É engraçado como só usam a palavra bully para classificar os jovens idiotas nas escolas, quando há tanta gente adulta com ganas de aterrorizar e fazer de tudo para quebrar quem demonstre o menor sinal de fragilidade. Tanto num caso como noutro, é fácil de ver como isso provém de uma intensa falta de amor-próprio.
Vou comentar o vídeo do momento, sobre as duas miúdas que batem no rapaz, só porque vejo muito boa gente no Facebook a atirar rapidamente um "a culpa é dos pais".

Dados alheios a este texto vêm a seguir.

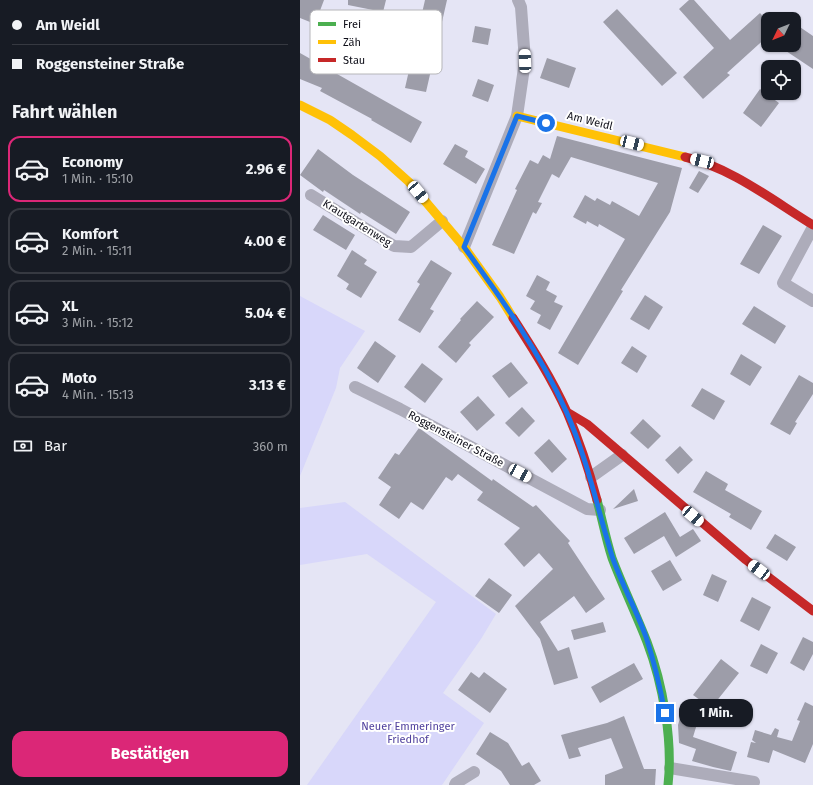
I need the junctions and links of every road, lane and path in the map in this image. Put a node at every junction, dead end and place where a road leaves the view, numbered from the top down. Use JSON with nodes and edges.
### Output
{"nodes":[{"id":1,"x":518,"y":0,"type":"edge"},
{"id":2,"x":300,"y":105,"type":"edge"},
{"id":3,"x":517,"y":116,"type":"junction"},
{"id":4,"x":311,"y":195,"type":"dead end"},
{"id":5,"x":442,"y":221,"type":"junction"},
{"id":6,"x":813,"y":226,"type":"edge"},
{"id":7,"x":464,"y":247,"type":"junction"},
{"id":8,"x":813,"y":301,"type":"edge"},
{"id":9,"x":355,"y":387,"type":"dead end"},
{"id":10,"x":567,"y":412,"type":"junction"},
{"id":11,"x":622,"y":454,"type":"junction"},
{"id":12,"x":591,"y":477,"type":"junction"},
{"id":13,"x":600,"y":510,"type":"junction"},
{"id":14,"x":813,"y":611,"type":"edge"},
{"id":15,"x":670,"y":768,"type":"junction"},
{"id":16,"x":474,"y":772,"type":"dead end"},
{"id":17,"x":754,"y":782,"type":"dead end"},
{"id":18,"x":455,"y":785,"type":"edge"},
{"id":19,"x":668,"y":785,"type":"edge"}],
"edges":[{"from":1,"to":3,"type":"street"},
{"from":2,"to":5,"type":"street"},
{"from":3,"to":6,"type":"street","name":"Am Weidl"},
{"from":3,"to":7,"type":"street"},
{"from":4,"to":5,"type":"street","name":"Krautgartenweg"},
{"from":5,"to":7,"type":"street"},
{"from":6,"to":8,"type":"street"},
{"from":7,"to":10,"type":"street"},
{"from":9,"to":13,"type":"street","name":"Roggensteiner Straße"},
{"from":10,"to":11,"type":"street"},
{"from":10,"to":12,"type":"street"},
{"from":11,"to":12,"type":"street"},
{"from":11,"to":14,"type":"street"},
{"from":12,"to":13,"type":"street"},
{"from":13,"to":15,"type":"street"},
{"from":15,"to":17,"type":"street"},
{"from":15,"to":19,"type":"street"},
{"from":16,"to":18,"type":"street"}]}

Queria dizer que, sim, somos produtos do meio em que fomos criados, mas há muita coisa que contribui para a nossa formação e gosto de acreditar que há algo de nosso na forma como bebemos e vivemos o mundo. Isto sem querer entrar em teorias psicológicas e sociológicas de geração de personalidade, onde há correntes para todos os gostos.
Mas uma coisa é certa: já conheci pessoas, com quem inclusivamente andei na escola, filhos de gente malcriada e violenta, outros literalmente criados entre as vacas. E não tinham o mau génio destas catraias (e dos que os acompanham). E já conheci gente de berço de prata (ouro é demais para mim) que são filhos da mãe do pior. E conheço irmãos, filhos dos mesmos pais e da mesma educação em que um é mais que decente e o outro uma besta.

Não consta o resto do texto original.